Astronomy is still very cgs, since the numbers are all so unimaginable an extra 3 in the exponent doesn't make a lot of difference and it's not like you can relate any of them to normal quantities.
"These planets are difficult to study as they can only be viewed via ultraviolet light. The researchers hope to continue observing GJ347b using Hubble and eventually the James Webb Telescope..."
If they can only be observed via ultraviolet light then the James Webb Space Telescope won't be able to see them because its sensors will only operate in the Red to mid-infrared range and because it's going to be located at the Sun-Earth L2 point there won't be any possibility of adding a UV detection capability in the foreseeable future. Furthermore, I suspect that the gold-plated mirror is not suitable for UV observation.

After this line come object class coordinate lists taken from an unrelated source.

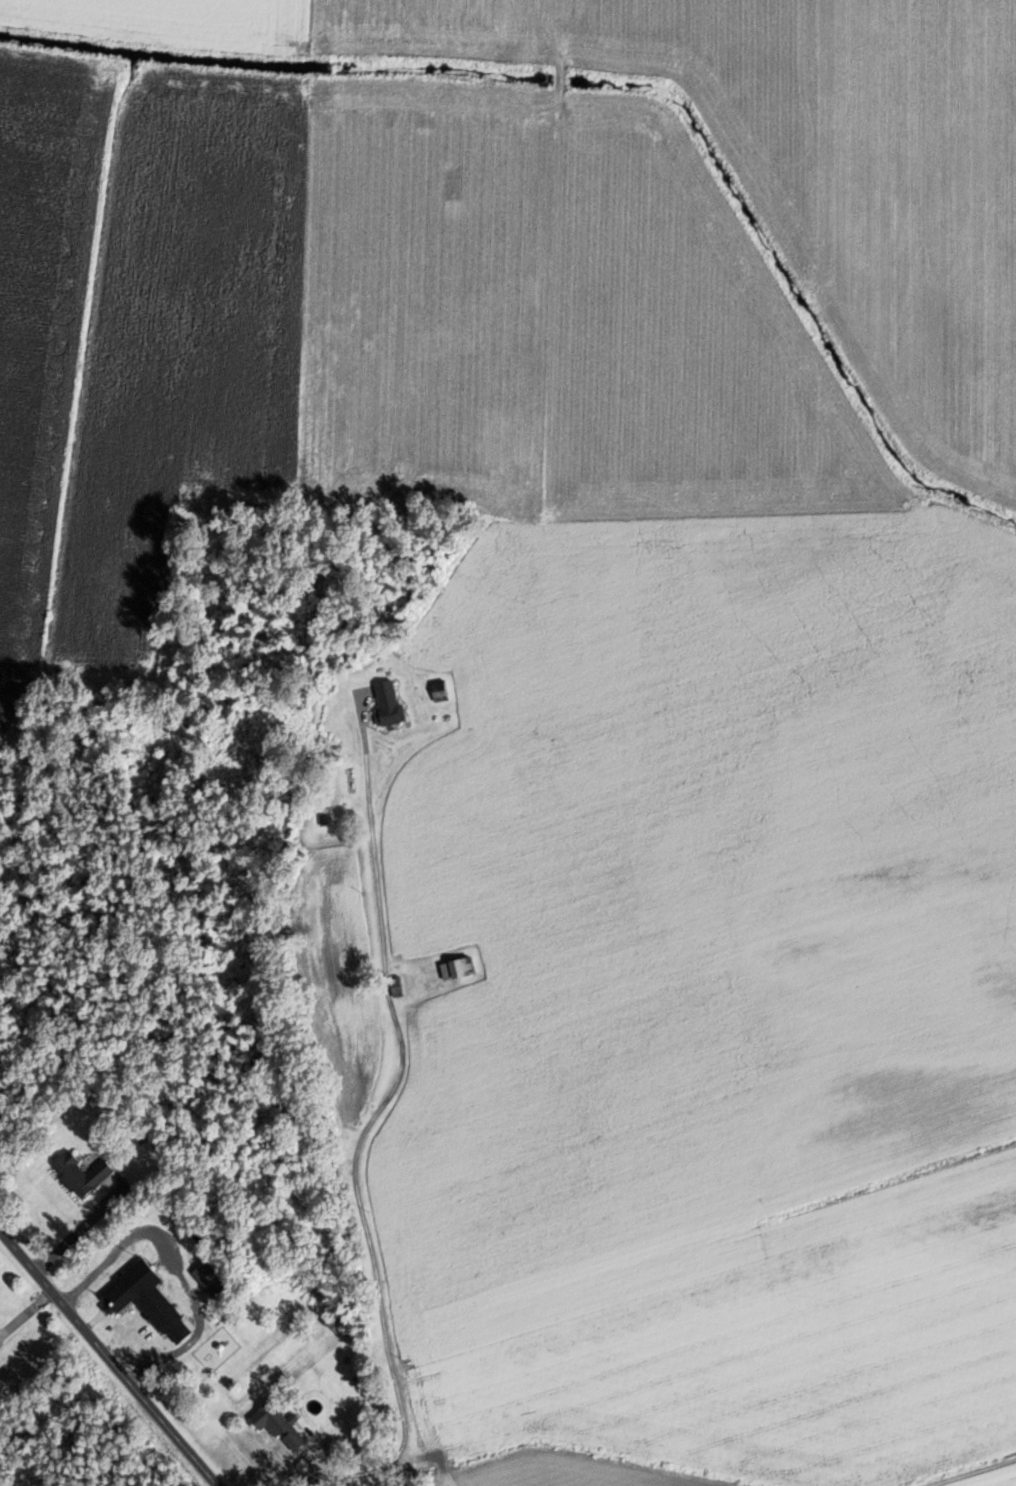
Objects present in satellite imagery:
building: (440, 690)
building: (386, 702)
building: (456, 969)
road: (396, 1139)
building: (80, 1174)
building: (140, 1301)
building: (329, 1323)
road: (112, 1356)
building: (277, 1426)

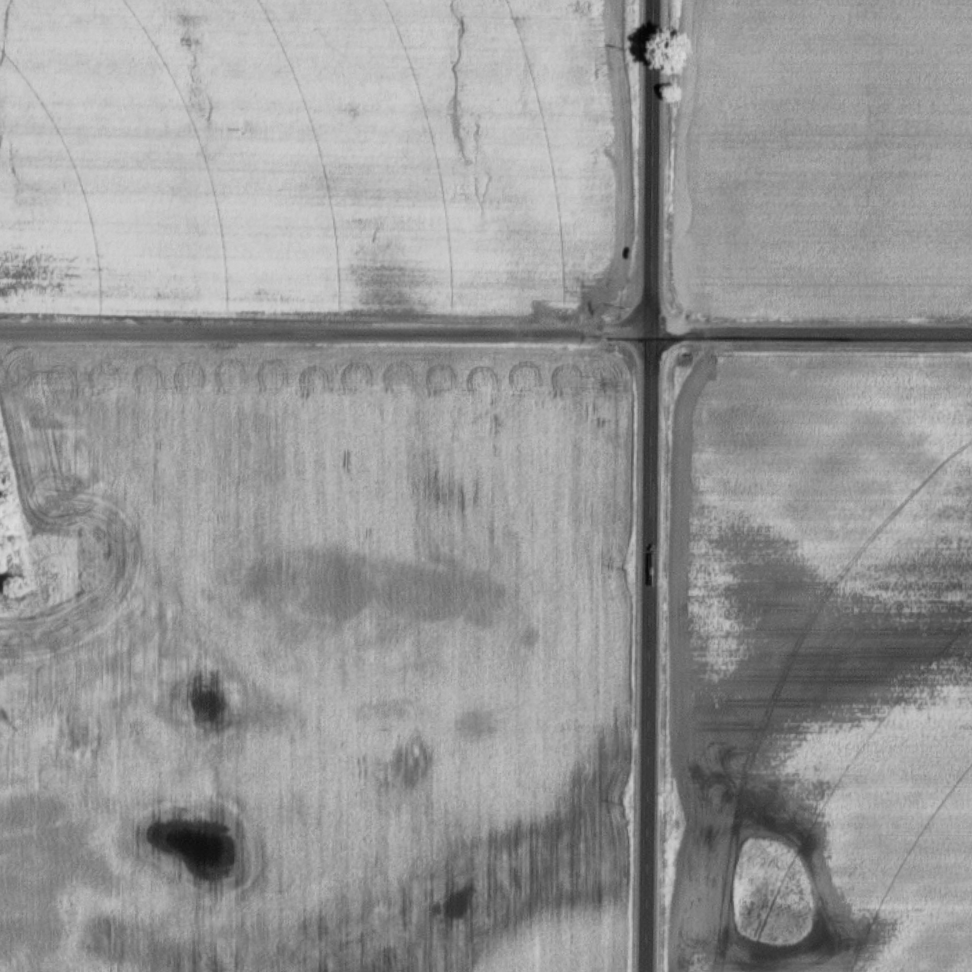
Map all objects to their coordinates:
road: (651, 167)
road: (325, 333)
road: (811, 335)
road: (648, 653)

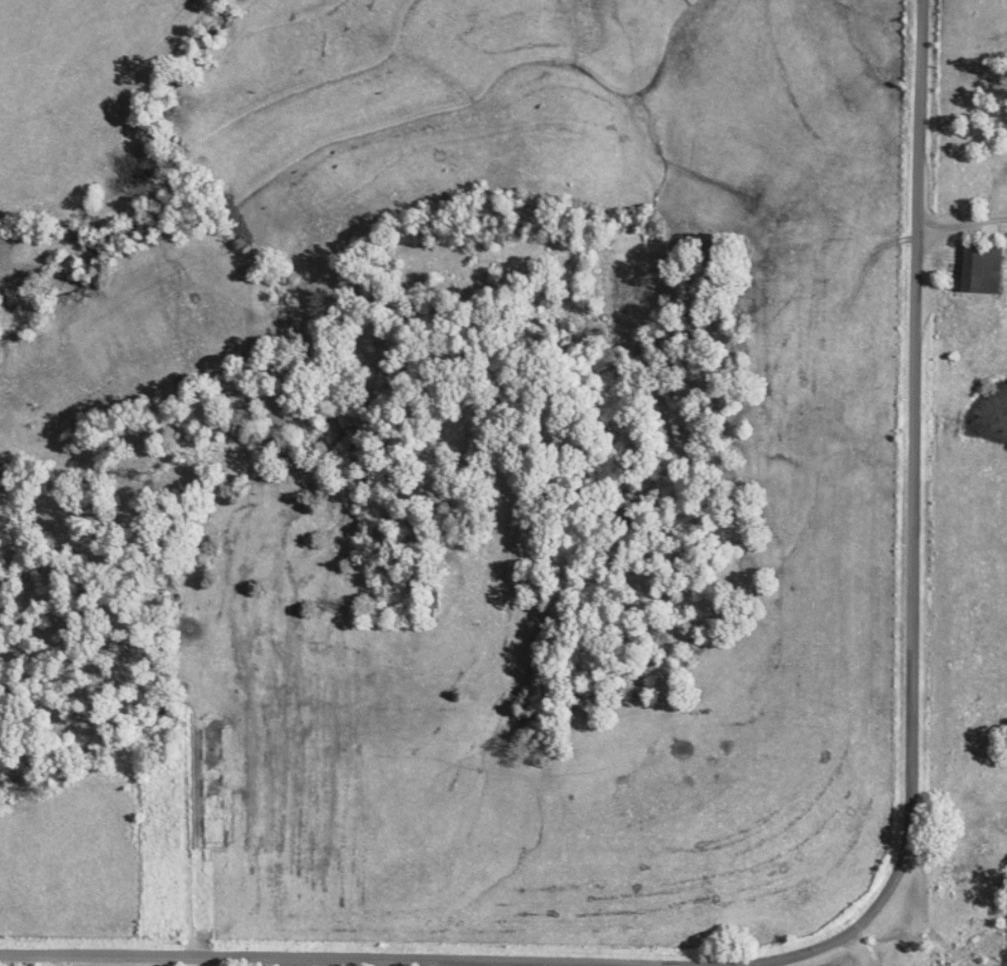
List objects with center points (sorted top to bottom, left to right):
road: (958, 225)
building: (978, 271)
road: (907, 531)
road: (856, 952)
road: (328, 960)
road: (53, 962)
road: (511, 964)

So how exactly will the planet continue to evaporate once it lost all its atmosphere - is its sun going to start chipping away at rock then? Or is it a completely gaseous planet (in which case what exactly delimits its "atmosphere")...? And how can we even possibly know it's shrinking, considering that based on its expected billion-year lifespan and the history of our ability to detect exoplanets being measured in mere years it's hard to imagine we could possibly have detected any directly measurable change in its size...? Is this a theoretical inference only, based on the circumstances we expect the exoplanet to exist in...?
Our current understanding of low density planets is that they're a *lot* of gas around a smallish rocky core, though at Jupiter-ish sizes there's likely some crazy pressure-related shit going on with metallic, liquid, hydrogen. This one isn't anywhere near to Jupiter scales so it's probably just rocks.
So it's losing all the gas and as the article states it'll eventually end up with just the rocky core.
Sorry but that excuse is objectively wrong. The article clearly says "in only a few billion years from now, half of the planet may be gone". Not the atmosphere. The planet. I continue to consider my question valid, and apparently eight people didn't read the article.